Among Madagascar's most alluring geological phenomena are its 'tsingy' plateaux, found in the drier western half of the country. Largest of these is the 152,000ha Tsingy de Bemaraha, one of the country's World Heritage Sites. To allow visitors to explore this incredible place, walkways have been constructed with great care and careful planning. There are some steel ladders and cable ropes, enabling access to narrow canyons. 

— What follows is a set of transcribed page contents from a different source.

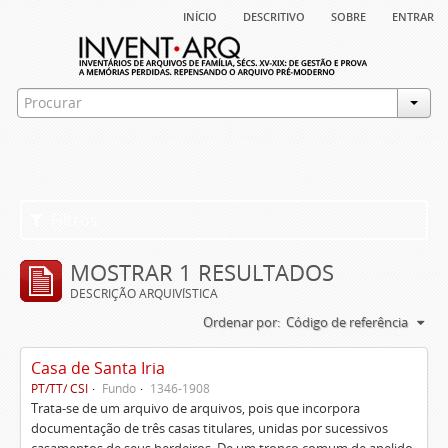
início
descritivo
sobre
entrar
Filtros
MOSTRAR 1 RESULTADOS
DESCRIÇÃO ARQUIVÍSTICA
Ordenar por:
Código de referência
Casa de Santa Iria
PT/TT/ CSI
Fundo
1346-1908
Trata-se de um arquivo de arquivos, pois que incorpora
documentação de três casas titulares, unidas por sucessivos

The park is most often reached by a 10hr journey which includes driving along some rough, rutted dirt roads from the west coast town Morondava. This can be broken with an overnight stop at Kirindy Forest, which is 90 min - 2 hours drive north of Morondava. The road trip from Kirindy to the Tsiribihina River is followed by a 45 minute ferry crossing. A lunch stop can be made in Belo sur Tsiribihina, at the highly praised 'Mad Zebu', where the chef was trained in France. The 5 hour journey from Belo to Bekopaka - the access town to the park - involves poor dirt roads and a second, quick ferry crossing just before the settlement. Tourists travelling from Morondava to Bekopaka are accompanied by security personnel who drive in separate vehicles.

Wildlife in the national park includes the all-white Decken's sifaka and troops of Brown lemur. Birdlife abounds, including the recently described Tsingy wood-rail. Half the country's bat species roost in the extensive network of caves here.  Reptiles present include various species of snake, iguanids and 'Brookesia' chameleons.

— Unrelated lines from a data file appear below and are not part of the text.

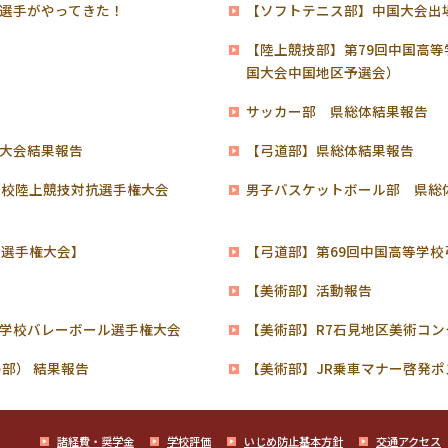
選手がやってきた！
【ソフトテニス部】中国大会出
【陸上競技部】第79回中国高
国大会中国地区予選会）
サッカー部 県総体結果報告
大会結果報告
【弓道部】県総体結果報告
学校陸上競技対抗選手権大会
男子バスケットボール部 県総
技選手権大会】
【弓道部】第69回中国高等学
展
【美術部】活動報告
学校バレーボール選手権大会
【美術部】R7石見地区美術コ
部） 結果報告
【美術部】JR乗車マナー啓発ポ
諸経費・奨学金
学校評価
いじめ防止基本方針
交通アクセス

Set aside at least three nights to make the most of your visit to this national park. Accessible from June to November*, the spectacular 'grand' tsingy are a highlight. They are located approximately 90 minutes drive from the hotel along a rough dirt track. The circuit through the Grand Tsingy (just over 3km) takes about 4 - 5 hours. It is not for the faint-hearted. (There are hanging bridges and rope ladders. Safety harnesses are provided). A second day can be used to visit the 'petite tsingy' (the circuit takes about 2 hours) and then the Manambolo River, along which there are impressive baobabs, some picturesque natural pools, 'Vazimba' burial caves, wooded gorges and rare wildlife. The Manambolo river excursion can be done on the same day as the 'petite tsingy' visit.

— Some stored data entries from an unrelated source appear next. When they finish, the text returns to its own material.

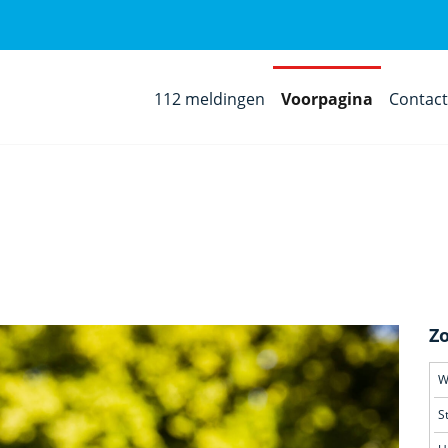
112 meldingen
Voorpagina
Contac
Z
S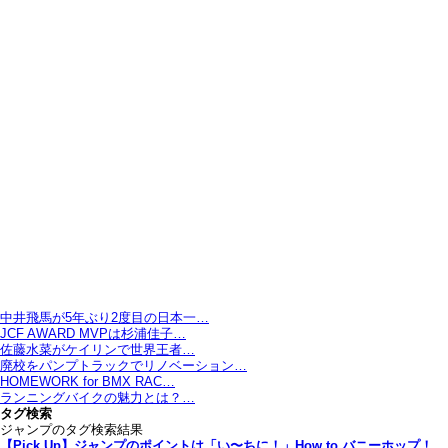
中井飛馬が5年ぶり2度目の日本一…
JCF AWARD MVPは杉浦佳子…
佐藤水菜がケイリンで世界王者…
廃校をパンプトラックでリノベーション…
HOMEWORK for BMX RAC…
ランニングバイクの魅力とは？…
タグ検索
ジャンプのタグ検索結果
【Pick Up】ジャンプのポイントは「い〜ちに！」How to バニーホップ！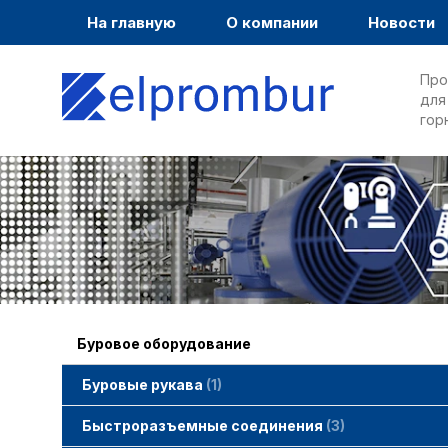
На главную
О компании
Новости
Про
для
гор
Буровое оборудование
Буровые рукава
1
Быстроразъемные соединения
3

Please note that a reasonable level of fitness is required for negotiating the terrain in this park. We recommend taking lightweight cycling gloves to protect hands from friable tsingy formations. For any visitors with degenerative conditions of neck or spine, we recommend taking an inflatable neck pillow to cushion the spine on the poor and rutted roads to Bemaraha. 

* As a result of climate change, the rains fell earlier than traditionally has been the case, during the austral spring of 2022, so planning ahead, we no longer recommend travelling to this park beyond mid October.